JA is the means tested one and JB is based on PRSI contributions, whcih the OP's hubby hasn't goty as he was self-employed.

Dazzles, you should get hubby to sign on. From what you say, there will be no capital value assessment, irrespective of house not sold/sold as it is in negative equity. The means test will take into account the downturn in the economy to the extend that even though your hubby was self-employed, it won't use 2007 or 2006 accounts as a base, as things are completely different now.


----------



## Dazzles (4 Mar 2009)

Sadie and Welfarite - thank you both for your replies.  Contracts are just signed so all going ahead.  I am going to give our solicitor a buzz in the morning and see what he thinks or if he can give hubby something if he decides to go and sign on.  Hopefully hubby will be entitled to something or better still get a job!  2007 accounts were a loss so they can have them all they want - guess we should have seen it coming - thought it was just a bad year...not the beginning of the end!


----------



## Swallows (4 Mar 2009)

Dazzles, I would suggest you visit the St. Vincent De Paul society who may be able to assist you until you get the paperwork sorted. Look the number up in the phone book first thing in the morning.

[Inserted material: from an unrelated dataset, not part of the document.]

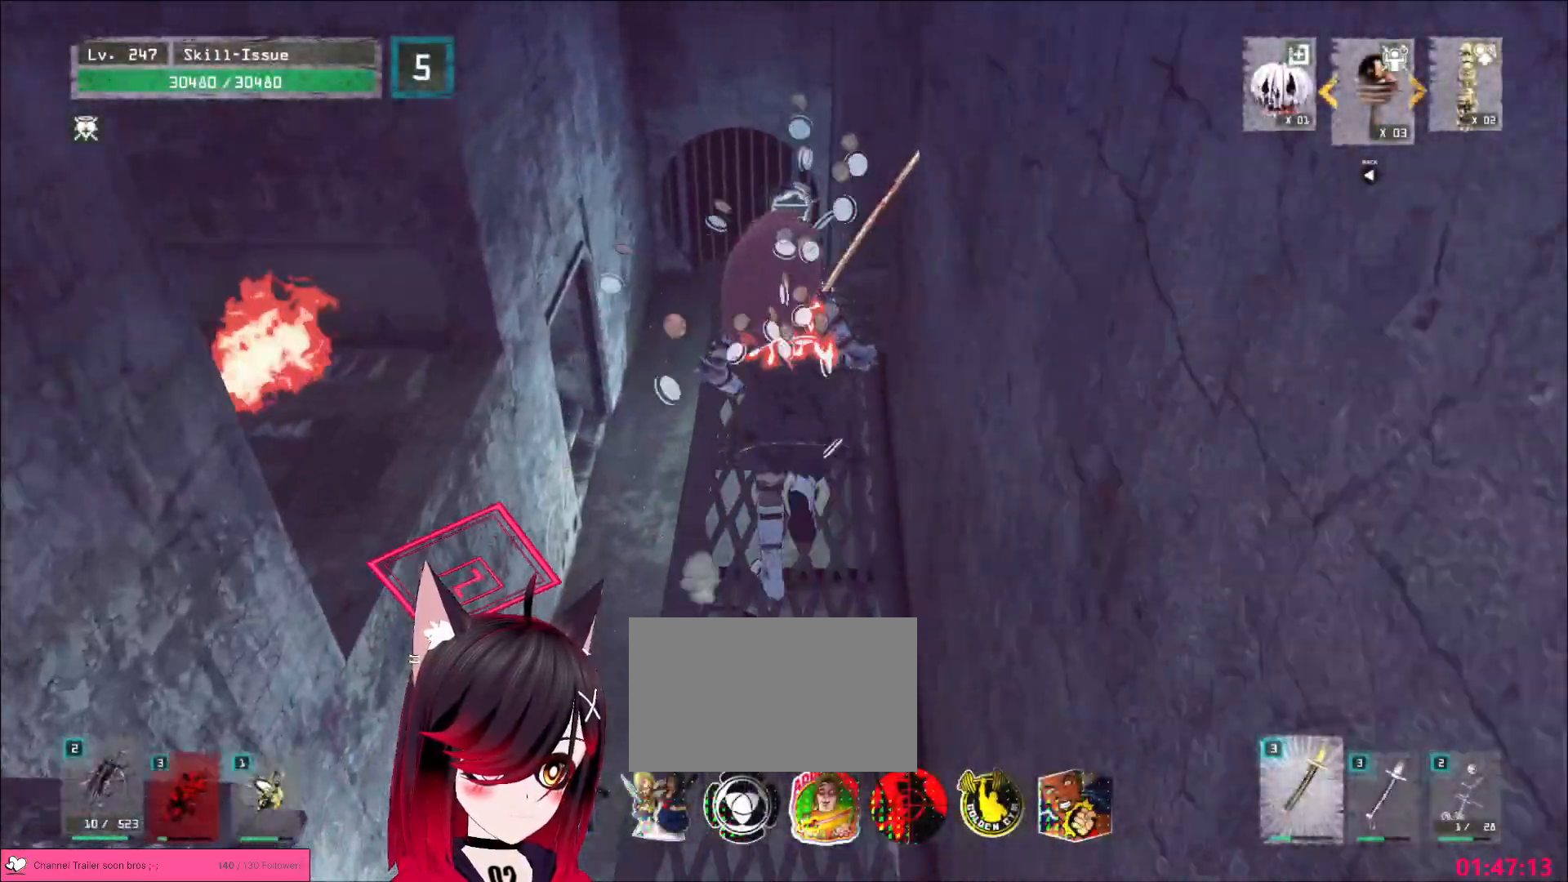
{"keys": [], "mouse": [], "events": [[33, "w", "up"]]}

As well as that let your husband take the first step in signing on. Things will sort themselves out, they always do! It's not a good idea to get yourself stressed out because you need to keep a clear head. Good Luck. No one is judging you but you need to do the right thing now and not panic.


----------



## Dazzles (4 Mar 2009)

Thanks for that Swallows.  Isn't it ironic - I did work with SVP.  And I worked for years with a charity helping people in need.  SVP are a fantastic organisation but unlike a lot of people who need the services we have fantastic family support so for the moment I wouldn't ask for their help - not because of pride but because I know there are so many out there who are in a worse situation than us.  Sometimes it just doesn't feel like it. I work with people from disadvantged areas and backgrounds and I think it helps me cope (kind of) with our own situation.  We have a home (just about!), a great family (no doubt there) and a light at the end of the tunnel (I hope!).  It is just a difficult time but please God it will all work out.  But thanks for your reply and kind suggestions.  I am going to stop stressing out and stay in this positive mode!  Hubby is going to go and sign on and just answer what questions are asked.  We have nothing to hide - all they have to do is look at bank statements etc. to see the situation is not pretty! Thanks again everyone for helpful advise.  Hubby says thanks too......


----------